Write the next section of the OpenAVM Kit land valuation page below, starting right after its final line.

## EXCERPT TO READ
☆ ☆ ☆ ☆ ☆ ☆ ☆
Skip to main content

Overview

Land valuation separates the value of land from improvements, essential for equitable taxation and market analysis. OpenAVM Kit provides sophisticated tools for both vacant land modeling and hedonic land extraction from improved sales.
Proper land valuation ensures fair taxation and provides insight into site value independent of structures.

Why Separate Land Value?

Assessment Equity

  • Property tax fairness: Some jurisdictions tax land and improvements differently
  • Teardown analysis: Identify properties where land value exceeds total value
  • Development potential: Assess sites for highest and best use

Market Analysis

  • Land value trends: Track appreciation of site values over time
  • Location premiums: Quantify the value of location independent of structures
  • Neighborhood analysis: Compare land values across areas

Modeling Approaches

OpenAVM Kit supports two complementary approaches:

1. Vacant Land Models

Direct modeling of vacant parcel sales:
from openavmkit.data import get_vacant_sales

# Filter to vacant land sales only
df_vacant = get_vacant_sales(df_sales, settings)

# Train model on vacant sales
model.fit(X_vacant, y_vacant)

2. Hedonic Land Models

Extract land value from improved property sales using building characteristics:
# Model total value, then attribute portion to land
# based on improvement characteristics
model.fit(X_improved, y_improved)

# Calculate land allocation
land_allocation = predict_land_value(model, property_data)

Configuration

Define allocation models in settings:
modeling:
  instructions:
    allocation:
      vacant:
        - xgboost
        - lightgbm
        - catboost
      hedonic:
        - xgboost
        - lightgbm
Vacant models: Trained on vacant land sales only Hedonic models: Trained on improved sales, using improvement features to isolate land value

Land Analysis Workflow

Step 1: Run Land Analysis

Calculate land allocations from all models:
from openavmkit.land import run_land_analysis

run_land_analysis(
    sup=sales_universe_pair,
    settings=settings,
    verbose=True
)
This:
  1. Loads main, vacant, and hedonic model predictions
  2. Calculates land allocation percentages
  3. Compares model performance
  4. Creates ensemble allocations

Step 2: Convolve Results

Smooth and validate land values:
from openavmkit.land import convolve_land_analysis

convolve_land_analysis(
    sup=sales_universe_pair,
    settings=settings,
    verbose=True
)
☆ ☆ ☆ ☆ ☆ ☆ ☆
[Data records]
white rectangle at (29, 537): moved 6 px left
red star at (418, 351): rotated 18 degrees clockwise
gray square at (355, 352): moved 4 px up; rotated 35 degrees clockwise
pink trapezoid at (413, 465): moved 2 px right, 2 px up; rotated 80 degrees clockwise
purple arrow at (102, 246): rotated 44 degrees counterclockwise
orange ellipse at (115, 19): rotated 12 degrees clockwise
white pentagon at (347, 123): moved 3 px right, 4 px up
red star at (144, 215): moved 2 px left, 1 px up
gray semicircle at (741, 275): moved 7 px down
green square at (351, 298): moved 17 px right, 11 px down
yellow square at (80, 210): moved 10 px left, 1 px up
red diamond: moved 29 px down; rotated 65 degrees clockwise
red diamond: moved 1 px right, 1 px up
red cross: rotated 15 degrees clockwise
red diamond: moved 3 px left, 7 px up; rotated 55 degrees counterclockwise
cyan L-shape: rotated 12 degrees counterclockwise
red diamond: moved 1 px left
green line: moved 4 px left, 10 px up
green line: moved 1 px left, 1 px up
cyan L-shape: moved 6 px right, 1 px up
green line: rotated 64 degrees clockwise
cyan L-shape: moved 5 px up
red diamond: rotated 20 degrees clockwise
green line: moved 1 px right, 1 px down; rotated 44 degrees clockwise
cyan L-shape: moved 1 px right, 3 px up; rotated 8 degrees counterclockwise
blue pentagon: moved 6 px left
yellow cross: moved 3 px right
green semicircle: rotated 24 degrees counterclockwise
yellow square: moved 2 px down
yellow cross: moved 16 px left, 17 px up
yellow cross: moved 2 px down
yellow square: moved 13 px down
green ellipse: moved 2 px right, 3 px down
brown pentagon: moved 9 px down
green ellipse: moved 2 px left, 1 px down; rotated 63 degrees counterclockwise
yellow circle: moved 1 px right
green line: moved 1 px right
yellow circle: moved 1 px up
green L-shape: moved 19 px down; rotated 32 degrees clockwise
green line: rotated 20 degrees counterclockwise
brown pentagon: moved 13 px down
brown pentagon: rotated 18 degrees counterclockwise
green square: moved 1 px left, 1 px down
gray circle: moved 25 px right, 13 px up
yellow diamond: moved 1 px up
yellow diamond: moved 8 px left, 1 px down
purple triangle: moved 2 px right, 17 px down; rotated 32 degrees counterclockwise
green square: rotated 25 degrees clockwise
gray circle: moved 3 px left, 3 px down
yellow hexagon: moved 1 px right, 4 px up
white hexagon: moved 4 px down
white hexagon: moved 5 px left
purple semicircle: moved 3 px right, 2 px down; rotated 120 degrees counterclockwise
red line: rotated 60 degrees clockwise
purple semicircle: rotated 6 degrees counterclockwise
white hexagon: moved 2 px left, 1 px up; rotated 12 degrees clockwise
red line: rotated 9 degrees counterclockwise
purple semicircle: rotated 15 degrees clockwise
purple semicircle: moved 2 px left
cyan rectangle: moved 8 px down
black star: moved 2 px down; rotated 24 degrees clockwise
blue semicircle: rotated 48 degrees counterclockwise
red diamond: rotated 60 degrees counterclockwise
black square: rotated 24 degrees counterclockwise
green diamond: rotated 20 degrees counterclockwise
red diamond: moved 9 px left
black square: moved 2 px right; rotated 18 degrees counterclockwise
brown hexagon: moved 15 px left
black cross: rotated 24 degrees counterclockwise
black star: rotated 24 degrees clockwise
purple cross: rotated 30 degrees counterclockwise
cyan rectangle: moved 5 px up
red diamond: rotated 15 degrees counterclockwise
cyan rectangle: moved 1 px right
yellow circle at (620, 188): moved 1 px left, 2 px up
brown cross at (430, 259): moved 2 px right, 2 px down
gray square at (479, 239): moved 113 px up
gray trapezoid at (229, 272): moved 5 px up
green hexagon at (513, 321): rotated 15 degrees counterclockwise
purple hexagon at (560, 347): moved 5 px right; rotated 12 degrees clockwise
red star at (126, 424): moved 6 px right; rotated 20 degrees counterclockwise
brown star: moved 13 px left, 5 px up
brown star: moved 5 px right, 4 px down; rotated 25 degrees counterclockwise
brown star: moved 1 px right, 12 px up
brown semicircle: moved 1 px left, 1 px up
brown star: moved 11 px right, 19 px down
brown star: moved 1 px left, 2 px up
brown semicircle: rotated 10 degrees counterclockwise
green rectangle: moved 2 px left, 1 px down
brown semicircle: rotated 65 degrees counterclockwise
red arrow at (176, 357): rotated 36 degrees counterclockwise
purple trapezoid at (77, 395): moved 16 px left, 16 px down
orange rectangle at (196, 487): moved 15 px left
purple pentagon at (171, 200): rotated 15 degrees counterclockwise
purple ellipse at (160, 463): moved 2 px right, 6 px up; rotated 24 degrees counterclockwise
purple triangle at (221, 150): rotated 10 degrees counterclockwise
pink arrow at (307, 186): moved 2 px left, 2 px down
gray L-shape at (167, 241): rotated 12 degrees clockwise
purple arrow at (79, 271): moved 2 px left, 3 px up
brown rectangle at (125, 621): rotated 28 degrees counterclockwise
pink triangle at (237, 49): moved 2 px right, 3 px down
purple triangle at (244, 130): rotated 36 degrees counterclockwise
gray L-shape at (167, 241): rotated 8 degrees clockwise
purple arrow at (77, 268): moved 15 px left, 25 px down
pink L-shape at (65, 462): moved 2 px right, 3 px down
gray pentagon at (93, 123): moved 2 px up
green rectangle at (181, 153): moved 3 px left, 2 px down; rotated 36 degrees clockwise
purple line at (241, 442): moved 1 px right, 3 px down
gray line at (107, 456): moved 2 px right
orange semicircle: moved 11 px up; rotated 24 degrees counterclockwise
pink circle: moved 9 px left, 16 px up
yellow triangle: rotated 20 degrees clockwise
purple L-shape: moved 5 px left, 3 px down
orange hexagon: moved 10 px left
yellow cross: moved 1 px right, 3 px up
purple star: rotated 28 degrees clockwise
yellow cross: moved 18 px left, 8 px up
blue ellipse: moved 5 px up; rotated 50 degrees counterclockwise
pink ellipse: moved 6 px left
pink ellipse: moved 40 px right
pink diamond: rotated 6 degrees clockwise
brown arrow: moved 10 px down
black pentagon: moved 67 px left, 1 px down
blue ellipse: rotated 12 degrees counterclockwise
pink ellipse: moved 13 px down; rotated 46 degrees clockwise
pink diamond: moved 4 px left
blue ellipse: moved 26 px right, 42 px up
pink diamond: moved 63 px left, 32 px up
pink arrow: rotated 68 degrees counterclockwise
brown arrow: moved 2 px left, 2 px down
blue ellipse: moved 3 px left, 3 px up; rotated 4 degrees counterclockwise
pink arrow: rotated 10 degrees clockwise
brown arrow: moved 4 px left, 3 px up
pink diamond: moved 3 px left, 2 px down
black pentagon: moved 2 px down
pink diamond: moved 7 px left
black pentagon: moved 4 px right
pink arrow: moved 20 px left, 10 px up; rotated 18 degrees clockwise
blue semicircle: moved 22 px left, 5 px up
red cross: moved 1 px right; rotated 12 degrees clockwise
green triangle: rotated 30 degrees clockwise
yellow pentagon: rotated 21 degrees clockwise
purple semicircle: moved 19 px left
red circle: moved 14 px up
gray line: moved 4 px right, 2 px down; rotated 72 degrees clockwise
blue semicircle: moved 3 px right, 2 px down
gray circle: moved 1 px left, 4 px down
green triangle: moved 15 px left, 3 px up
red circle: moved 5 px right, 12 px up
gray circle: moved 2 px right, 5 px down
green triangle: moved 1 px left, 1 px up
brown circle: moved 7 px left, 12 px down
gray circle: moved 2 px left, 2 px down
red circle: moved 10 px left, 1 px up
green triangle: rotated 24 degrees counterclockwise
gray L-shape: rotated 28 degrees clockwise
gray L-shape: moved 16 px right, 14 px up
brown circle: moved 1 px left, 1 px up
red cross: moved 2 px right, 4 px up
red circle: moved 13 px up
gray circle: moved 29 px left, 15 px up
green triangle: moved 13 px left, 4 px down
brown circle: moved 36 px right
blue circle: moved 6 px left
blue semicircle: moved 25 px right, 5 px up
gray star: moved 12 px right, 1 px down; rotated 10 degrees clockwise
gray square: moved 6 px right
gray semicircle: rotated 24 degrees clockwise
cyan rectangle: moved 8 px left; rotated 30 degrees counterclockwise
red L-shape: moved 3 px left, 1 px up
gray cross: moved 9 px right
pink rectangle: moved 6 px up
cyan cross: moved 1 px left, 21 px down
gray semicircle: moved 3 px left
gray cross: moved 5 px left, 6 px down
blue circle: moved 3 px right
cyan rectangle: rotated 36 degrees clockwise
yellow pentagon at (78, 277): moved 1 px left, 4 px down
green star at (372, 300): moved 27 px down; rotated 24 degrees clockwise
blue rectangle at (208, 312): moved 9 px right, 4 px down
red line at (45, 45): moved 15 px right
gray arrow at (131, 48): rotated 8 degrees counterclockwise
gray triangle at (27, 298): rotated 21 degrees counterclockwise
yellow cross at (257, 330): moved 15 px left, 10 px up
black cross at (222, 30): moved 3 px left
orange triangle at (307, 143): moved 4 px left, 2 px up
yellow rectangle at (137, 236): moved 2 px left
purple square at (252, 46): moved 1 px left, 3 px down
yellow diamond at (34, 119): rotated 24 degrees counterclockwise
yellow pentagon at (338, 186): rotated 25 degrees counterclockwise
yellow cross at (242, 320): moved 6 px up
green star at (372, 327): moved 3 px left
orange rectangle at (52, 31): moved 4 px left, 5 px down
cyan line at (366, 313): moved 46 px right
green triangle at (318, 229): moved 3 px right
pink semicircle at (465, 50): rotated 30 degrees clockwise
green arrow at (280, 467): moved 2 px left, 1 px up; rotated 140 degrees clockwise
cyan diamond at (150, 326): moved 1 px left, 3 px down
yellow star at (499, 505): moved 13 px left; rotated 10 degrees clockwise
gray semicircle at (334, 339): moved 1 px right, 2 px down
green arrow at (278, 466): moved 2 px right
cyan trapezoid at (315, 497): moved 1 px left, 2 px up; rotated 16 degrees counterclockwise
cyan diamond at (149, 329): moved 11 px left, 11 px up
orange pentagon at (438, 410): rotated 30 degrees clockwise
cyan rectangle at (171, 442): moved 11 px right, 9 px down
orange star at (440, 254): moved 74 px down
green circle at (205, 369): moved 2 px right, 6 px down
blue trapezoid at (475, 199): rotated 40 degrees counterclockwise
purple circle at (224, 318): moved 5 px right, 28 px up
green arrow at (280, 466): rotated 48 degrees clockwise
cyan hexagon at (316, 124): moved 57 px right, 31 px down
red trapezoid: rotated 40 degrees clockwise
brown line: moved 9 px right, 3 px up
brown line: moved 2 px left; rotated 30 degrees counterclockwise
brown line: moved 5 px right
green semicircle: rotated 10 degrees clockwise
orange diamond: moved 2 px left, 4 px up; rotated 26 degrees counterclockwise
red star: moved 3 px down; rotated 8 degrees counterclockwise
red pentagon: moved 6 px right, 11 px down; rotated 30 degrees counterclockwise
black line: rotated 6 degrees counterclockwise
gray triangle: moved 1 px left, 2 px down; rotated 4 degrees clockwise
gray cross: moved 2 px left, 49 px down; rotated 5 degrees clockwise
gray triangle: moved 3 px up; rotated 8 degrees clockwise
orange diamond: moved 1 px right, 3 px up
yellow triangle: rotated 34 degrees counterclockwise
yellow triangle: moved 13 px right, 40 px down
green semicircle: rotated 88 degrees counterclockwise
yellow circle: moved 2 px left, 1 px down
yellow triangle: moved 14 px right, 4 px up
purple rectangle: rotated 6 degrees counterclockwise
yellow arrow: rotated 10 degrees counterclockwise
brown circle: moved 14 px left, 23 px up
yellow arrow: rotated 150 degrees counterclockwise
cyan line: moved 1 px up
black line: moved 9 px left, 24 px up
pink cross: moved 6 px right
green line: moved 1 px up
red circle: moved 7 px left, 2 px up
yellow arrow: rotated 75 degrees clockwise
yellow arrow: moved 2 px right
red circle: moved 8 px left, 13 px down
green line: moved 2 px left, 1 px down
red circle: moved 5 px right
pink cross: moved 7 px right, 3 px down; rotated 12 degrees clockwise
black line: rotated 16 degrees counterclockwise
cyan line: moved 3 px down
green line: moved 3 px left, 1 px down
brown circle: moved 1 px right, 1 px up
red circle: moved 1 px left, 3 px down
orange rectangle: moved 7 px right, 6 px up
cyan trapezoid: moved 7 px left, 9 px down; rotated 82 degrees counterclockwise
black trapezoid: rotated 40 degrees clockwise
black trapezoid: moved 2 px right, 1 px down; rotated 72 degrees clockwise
☆ ☆ ☆ ☆ ☆ ☆ ☆
## EXERCISE RESULT
This evaluates smoothed land values against vacant sales.

Step 3: Finalize Values

Apply final land allocations to all properties:
from openavmkit.land import finalize_land_values

df_final = finalize_land_values(
    df_in=df_universe,
    settings=settings,
    verbose=True
)
This creates:
  • model_land_value: Land value in dollars
  • model_impr_value: Improvement value in dollars
  • model_land_alloc: Land allocation percentage (0-1)

Land Allocation Calculation

For each property:
Land Allocation = Land Model Prediction / Main Model Prediction
Example:
import pandas as pd

# Main model predicts total value
pred_main = 450_000  # Total property value

# Vacant/hedonic model predicts land value
pred_land = 180_000  # Land value

# Calculate allocation
alloc = pred_land / pred_main  # 0.40 = 40%

print(f"Land accounts for {alloc:.1%} of total value")

Multiple Model Ensemble

Combine allocations from multiple models:
import numpy as np

# Allocations from different models
allocations = {
    "v_xgboost": 0.38,    # Vacant XGBoost
    "v_lightgbm": 0.42,   # Vacant LightGBM
    "h_xgboost": 0.35,    # Hedonic XGBoost
    "h_lightgbm": 0.39    # Hedonic LightGBM
}

# Ensemble using median
alloc_ensemble = np.median(list(allocations.values()))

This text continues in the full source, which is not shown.